There’s still a lot of time until the Los Angeles Stadium and Entertainment District opens for the 2020 NFL season. But the project reached a noteworthy milestone on Tuesday afternoon, as the highest steel beam was placed on the structure.

The topping out ceremony is a tradition for construction projects to commemorate that final beam going in. And on Tuesday, the Rams, Chargers, and the entire construction team celebrated a significant checkpoint in the massive undertaking.

The seating bowl’s final beam checked in at 42 feet long and 12,000 pounds, and each of the over 2,000 construction workers on the project had the opportunity to sign their name to it before it went up. After a lunch ceremony for the workers catered by Dulan’s Soul Food Kitchen — a restaurant based in Inglewood since 1999 — the beam was trucked down into the bowl of the stadium. There it was attached to a crane, which lifted it into the sky and put it in place dead center on the west side.

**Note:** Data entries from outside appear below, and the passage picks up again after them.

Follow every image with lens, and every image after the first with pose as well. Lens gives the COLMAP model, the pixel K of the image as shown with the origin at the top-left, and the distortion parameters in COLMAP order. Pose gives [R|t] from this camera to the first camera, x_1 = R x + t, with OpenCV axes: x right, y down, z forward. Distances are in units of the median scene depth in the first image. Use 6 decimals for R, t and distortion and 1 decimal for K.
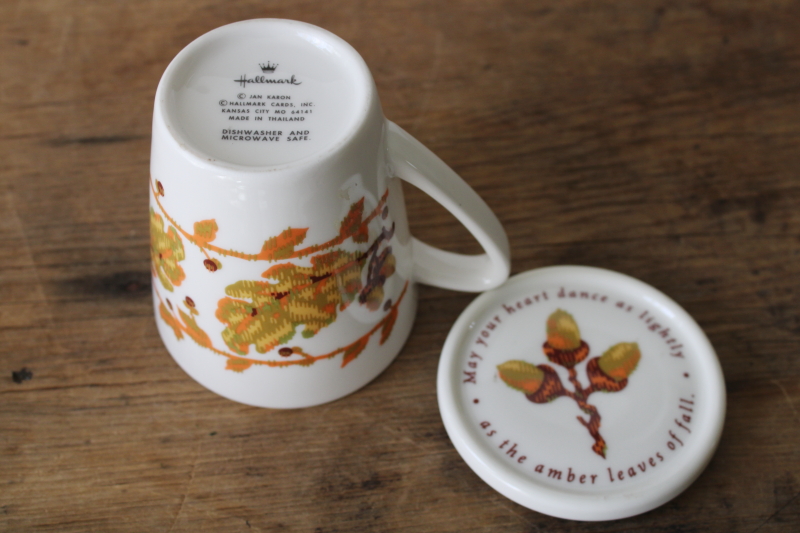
lens RADIAL K [[1499.2, 0, 400.0], [0, 1499.2, 266.5], [0, 0, 1]] dist [-0.013133, -0.068161]
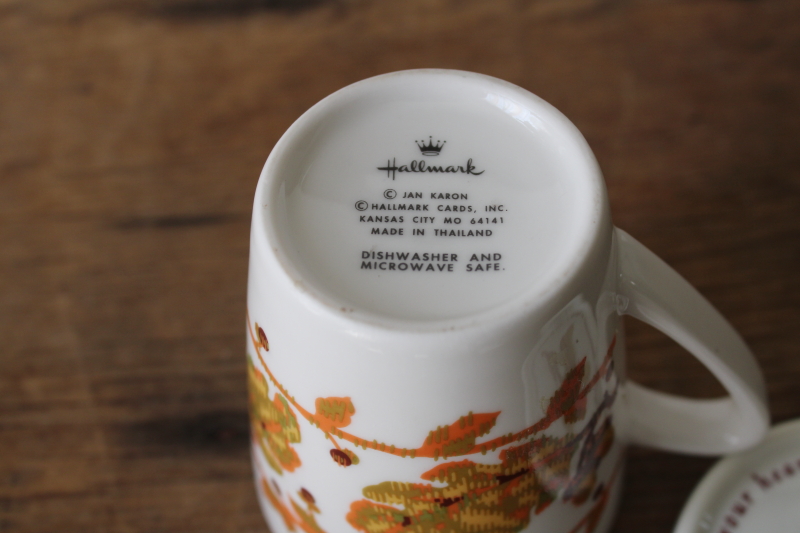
lens RADIAL K [[1243.3, 0, 400.0], [0, 1243.3, 266.5], [0, 0, 1]] dist [-0.038600, -0.046074]
pose [[0.998821, 0.002274, -0.048501, -0.075259], [-0.001037, 0.999674, 0.025505, -0.095575], [0.048543, -0.025425, 0.998497, 0.470548]]
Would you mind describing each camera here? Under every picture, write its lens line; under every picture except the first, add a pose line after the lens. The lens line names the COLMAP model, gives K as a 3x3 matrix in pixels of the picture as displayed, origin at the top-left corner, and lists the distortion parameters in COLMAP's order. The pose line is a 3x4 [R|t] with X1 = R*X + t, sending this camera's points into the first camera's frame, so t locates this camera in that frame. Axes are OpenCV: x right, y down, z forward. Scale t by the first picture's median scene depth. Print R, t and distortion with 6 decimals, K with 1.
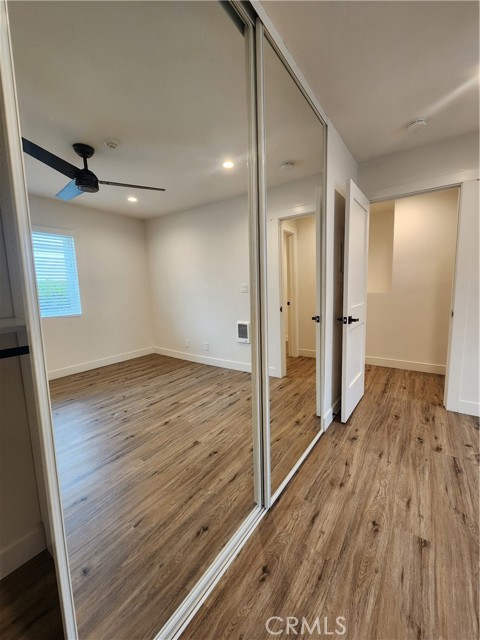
lens RADIAL K [[260.8, 0, 244.2], [0, 260.8, 317.4], [0, 0, 1]] dist [0.003065, -0.002441]
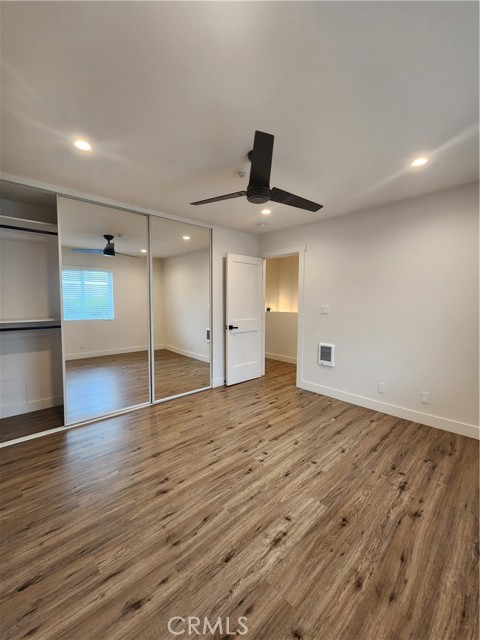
lens RADIAL K [[260.8, 0, 237.9], [0, 260.8, 320.9], [0, 0, 1]] dist [0.003065, -0.002441]
pose [[0.975717, 0.041300, -0.215105, 0.572546], [-0.048805, 0.998367, -0.029693, 0.010893], [0.213528, 0.039471, 0.976139, -0.507909]]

The two ironworkers who were at the top of the structure to put the beam in place, Victor Tabora and Paul Graham, met 16 years ago while at apprenticeship school. They’ve worked several projects together, and also set the first piece of steel for LASED.

Per tradition, an evergreen tree and an American flag were both placed atop the beam before it went in to symbolize good fortune, continued growth, and a safe work environment.

“Today has really been to celebrate the 2,500 workers, the four million safe hours they’ve been on this site, and to thank Turner/AECOM Hunt, HKS, and Legends for all the hard work,” Rams C.O.O and E.V.P. of football operations Kevin Demoff said. “There’s a lot of hard work to do, but it’s special moment.”

“I look at this as, I remember standing where we are now on top of the Hollywood Park grandstands, spinning around and looking the landscape and trying to understand — could we do this? Could we build this? And now you sit here today, the stadium getting that final point of steel in the bowl, you see a stadium coming out of the ground,” Demoff added. “I think, yes, we still have two more years until we kick off football in here. But it’s a special moment for all of us who have worked for what’s coming for Inglewood, for what’s coming for Los Angeles. This stadium is not only going to bring back two teams, but the Super Bowl, the Olympics, and so many great events back to the city.”

Inglewood mayor James T. Butts also recognized the significance of the moment not just for the construction project, but also for the city as a whole.

“What this represents is employment for our residents. This represents the drop of a 17.5 percent unemployment rate down to 5.5 percent,” Butts said. “This represents local subcontractors finally getting their share of the pie. And what this stadium symbolizes and represents is the beginning of the development that will produce probably 12,000 permanent jobs from the entry-level, management level, executive level that are Inglewood residents will be eligible to compete for and be able to raise their families and work right here in the city of Inglewood. That’s something we’ve never had before.

“Look, you can’t even begin to imagine what it’s like to go from what people thought of our city before to what this represents now,” Butts continued. “It’s very seldom where there are opportunities to give a community pride and there is community pride that is effervescent from this experience. We’re just so grateful to the Rams, grateful to the Chargers, grateful to Stan Kroenke for making this happen.”